(Data items)
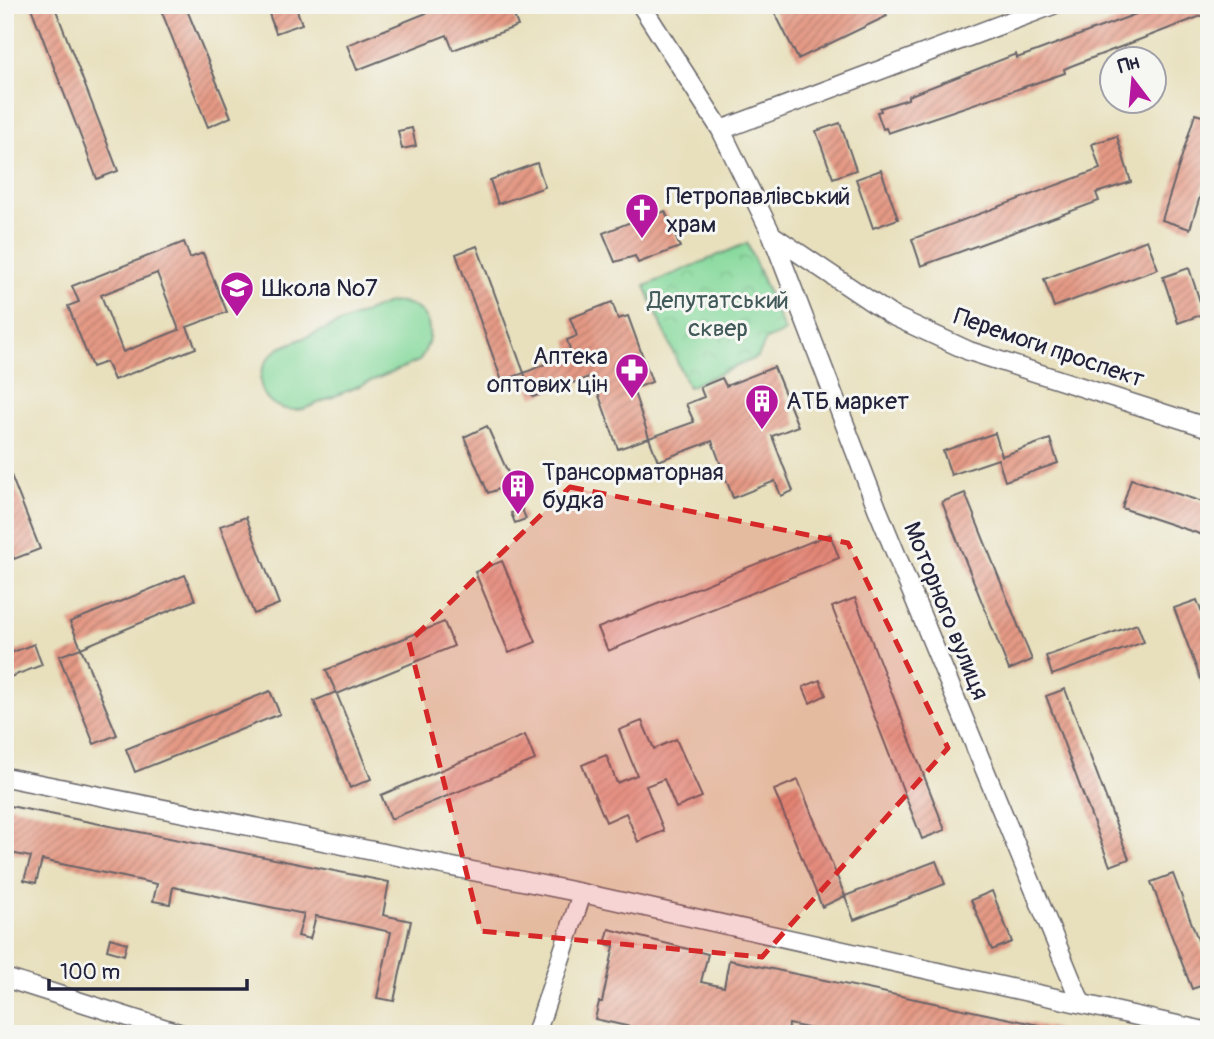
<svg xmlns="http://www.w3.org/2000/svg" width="1214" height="1039" viewBox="0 0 1214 1039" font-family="Pangolin,sans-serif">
<defs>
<pattern id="park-crowns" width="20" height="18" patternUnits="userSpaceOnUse" patternTransform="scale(1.75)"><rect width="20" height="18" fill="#85d99b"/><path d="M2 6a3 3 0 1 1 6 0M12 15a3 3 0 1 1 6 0" fill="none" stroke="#73ba86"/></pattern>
<pattern id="building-hatch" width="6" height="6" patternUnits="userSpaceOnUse" patternTransform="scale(1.75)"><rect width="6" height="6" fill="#e59a85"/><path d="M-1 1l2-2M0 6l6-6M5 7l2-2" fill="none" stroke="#b97d6e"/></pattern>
</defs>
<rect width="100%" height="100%" fill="#f6f6f2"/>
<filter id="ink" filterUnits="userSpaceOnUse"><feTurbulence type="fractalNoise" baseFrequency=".0143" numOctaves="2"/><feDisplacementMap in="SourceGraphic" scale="14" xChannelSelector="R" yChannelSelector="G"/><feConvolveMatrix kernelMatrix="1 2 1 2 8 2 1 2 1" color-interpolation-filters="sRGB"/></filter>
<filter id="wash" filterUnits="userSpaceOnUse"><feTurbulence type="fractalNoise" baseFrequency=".00686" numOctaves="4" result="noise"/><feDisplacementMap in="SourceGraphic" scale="28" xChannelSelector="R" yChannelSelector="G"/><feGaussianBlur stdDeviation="1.57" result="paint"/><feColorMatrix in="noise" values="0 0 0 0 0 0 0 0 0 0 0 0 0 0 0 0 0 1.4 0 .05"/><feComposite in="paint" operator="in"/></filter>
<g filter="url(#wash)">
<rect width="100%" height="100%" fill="#e8e0bd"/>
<path fill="#85d99b" stroke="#547e6b" stroke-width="2" d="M400 302C433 309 436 336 419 361L304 409C261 417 244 372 280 348L388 303Z"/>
<path fill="url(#park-crowns)" stroke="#547e6b" stroke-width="2" d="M747 243 785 332 766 340 758 357 688 387 645 286Z"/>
<g id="blocks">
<path fill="url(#building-hatch)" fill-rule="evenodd" d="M30 5H54L118 171 97 179Z
M159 5H185L231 117 208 127Z
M285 5H295L302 24 276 33 268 11Z
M446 5H510L518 26 453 50 447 35 357 70 347 45Z
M771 5H882L887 16 798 59Z
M1160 5H1209V13L1071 66 1064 69 1065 73 888 133 886 128 883 129 877 112 881 111 880 108 908 99V96L1016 54 1017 58 1034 52Z
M1195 114 1209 118V167L1190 229 1162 220Z
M840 123 856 170 833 178 816 131Z
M412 128 416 146 402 149 398 131Z
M1117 136 1131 182 1096 193 1099 201 921 266 912 239 1100 169 1092 144Z
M537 163 545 187 498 204 490 180Z
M881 170 898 219 873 228 856 179Z
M652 207 656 215 665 211 680 247 638 263 635 256 615 262 603 233 636 220 634 214Z
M1147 240 1158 269 1054 307 1044 279Z
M184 242 190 258 203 253 227 312 187 327 196 348 114 380 106 362 92 367 68 306 79 302 72 286ZM157 273 179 330 123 352 101 295Z
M477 246 524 373 502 381 456 254Z
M1189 268 1204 314 1178 323 1163 277Z
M612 302 618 319 628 316 652 382 633 389 649 438 618 449 592 376 533 397 524 373 571 353 567 340 577 336 570 318Z
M774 367 798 426 772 436 793 491 781 496 775 481 733 498 712 441 658 461 649 438 694 422 686 404 704 397 700 387 722 378 726 386Z
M487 426 513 484 488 493 464 437Z
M995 433 1002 456 1050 439 1058 463 1005 481 998 459 951 475 943 451Z
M5 460 40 549 14 559 5 536Z
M1131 479 1209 504V537L1122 508Z
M965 493 1032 660 1009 670 942 502Z
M522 509 526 519 515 523 511 513Z
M246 517 279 604 254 614 220 526Z
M830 534 839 558 608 651 598 628Z
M502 561 536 642 509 653 475 572Z
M185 575 195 600 81 648 70 622Z
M855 598 945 830 922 839 832 607Z
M1197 600 1209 632 1208 699 1174 608Z
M444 622 454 646 337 694 326 670Z
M1137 624 1144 642 1052 675 1046 656Z
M34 644 42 665 5 679V655Z
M81 648 117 735 94 744 59 656Z
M820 680 826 695 810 703 803 687Z
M1065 689 1129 859 1110 866 1046 696Z
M270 691 280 714 135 772 126 749Z
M336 692 371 779 350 788 314 701Z
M642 721 654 749 676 739 702 797 676 808 664 779 646 786 664 831 638 842 626 813 606 822 582 765 606 755 617 783 637 775 619 730Z
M525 735 535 760 391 819 381 795Z
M798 780 845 896 822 907 774 790Z
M5 805 389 882 383 915 411 921 394 1001 377 998 391 932 316 916 310 939 298 936 304 914 173 887 170 904 153 901 157 884 42 860 36 883 24 880 31 857 5 852Z
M936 861 945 884 854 920 845 896Z
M1173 874 1209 969V983L1192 989 1151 882Z
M992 891 1012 942 992 950 971 900Z
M609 929 708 954 701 982 724 987 729 960 1058 1029V1034H1020L980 1025 979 1034H835L789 1024 788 1034H662L595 1019 599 1002H602L614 946 605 944Z
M110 938 127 943 124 955 107 950Z"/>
</g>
</g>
<g filter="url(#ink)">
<use href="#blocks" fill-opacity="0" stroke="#676468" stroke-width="2"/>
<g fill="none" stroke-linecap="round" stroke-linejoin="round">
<g stroke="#676468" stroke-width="21">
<path id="minor" d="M641 5 721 130 772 235 877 508 1081 1003
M721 130 1053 5
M772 235 891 315 969 351 1209 428
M5 777 582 893 1209 1032
M5 978 182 1034
M536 1034 582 893"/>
</g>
<use href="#minor" stroke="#fff" stroke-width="18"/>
</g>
</g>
<path fill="#d62828" fill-opacity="0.2" stroke="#d62828" stroke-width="5" stroke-dasharray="14 9" stroke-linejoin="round" d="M570 487 848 543 948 748 762 957 481 931 409 642Z"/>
<defs>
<g id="church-pin" transform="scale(1.75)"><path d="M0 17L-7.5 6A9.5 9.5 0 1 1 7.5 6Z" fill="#b5179e" stroke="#f6f6f2"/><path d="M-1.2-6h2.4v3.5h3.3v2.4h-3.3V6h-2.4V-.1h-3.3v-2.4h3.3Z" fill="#fff"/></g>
<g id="school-pin" transform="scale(1.75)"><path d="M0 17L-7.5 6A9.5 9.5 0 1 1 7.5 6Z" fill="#b5179e" stroke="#f6f6f2"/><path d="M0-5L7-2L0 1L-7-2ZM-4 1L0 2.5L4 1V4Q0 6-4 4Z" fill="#fff"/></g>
<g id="pharmacy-pin" transform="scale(1.75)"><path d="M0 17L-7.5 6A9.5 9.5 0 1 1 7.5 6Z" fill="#b5179e" stroke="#f6f6f2"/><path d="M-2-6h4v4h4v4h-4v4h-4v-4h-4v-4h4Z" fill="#fff"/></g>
<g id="building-pin" transform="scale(1.75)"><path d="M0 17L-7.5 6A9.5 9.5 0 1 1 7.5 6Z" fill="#b5179e" stroke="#f6f6f2"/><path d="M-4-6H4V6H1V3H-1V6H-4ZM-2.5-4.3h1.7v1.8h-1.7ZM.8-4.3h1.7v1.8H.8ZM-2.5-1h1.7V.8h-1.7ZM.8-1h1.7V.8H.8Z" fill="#fff"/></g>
</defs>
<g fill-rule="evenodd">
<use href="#church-pin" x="642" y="210"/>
<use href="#school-pin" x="237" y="288"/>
<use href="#pharmacy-pin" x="632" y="370"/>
<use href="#building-pin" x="762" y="401"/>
<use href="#building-pin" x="518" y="486"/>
</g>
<g text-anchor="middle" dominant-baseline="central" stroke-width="6" stroke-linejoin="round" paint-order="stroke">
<g font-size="24" fill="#22223b" stroke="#f6f6f2" text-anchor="start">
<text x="666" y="196">Петропавлівський<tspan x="666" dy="28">храм</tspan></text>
<text x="262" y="288">Школа №7</text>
<text x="608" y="356" text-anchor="end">Аптека<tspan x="608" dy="28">оптових цін</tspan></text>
<text x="786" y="401">АТБ маркет</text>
<text x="542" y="472">Трансорматорная<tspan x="542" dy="28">будка</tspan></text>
</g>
<g font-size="24" fill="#405958" stroke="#f6f6f2">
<text x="718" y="300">Депутатський<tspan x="718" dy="28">сквер</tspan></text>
</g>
<g font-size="24" fill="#22223b" stroke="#f6f6f2">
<text transform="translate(1049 348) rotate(19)">Перемоги проспект</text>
<text transform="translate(946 611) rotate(68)">Моторного вулиця</text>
</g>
</g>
<rect width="1214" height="1039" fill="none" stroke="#f6f6f2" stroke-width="28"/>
<g transform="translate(1133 80) rotate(344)"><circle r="33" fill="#f6f6f2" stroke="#a1a1a9" stroke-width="2"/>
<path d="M0-5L12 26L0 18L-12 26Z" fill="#b5179e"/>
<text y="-10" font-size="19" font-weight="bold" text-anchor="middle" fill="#22223b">Пн</text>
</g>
<path d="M49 979v10h198v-10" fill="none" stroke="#22223b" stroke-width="3.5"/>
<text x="60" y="979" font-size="21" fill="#22223b" stroke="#f6f6f2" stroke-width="5" paint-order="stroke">100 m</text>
</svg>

Work instruction:
All lines above that contain the word "middle" are to be copied.

Task response:
<g text-anchor="middle" dominant-baseline="central" stroke-width="6" stroke-linejoin="round" paint-order="stroke">
<text y="-10" font-size="19" font-weight="bold" text-anchor="middle" fill="#22223b">Пн</text>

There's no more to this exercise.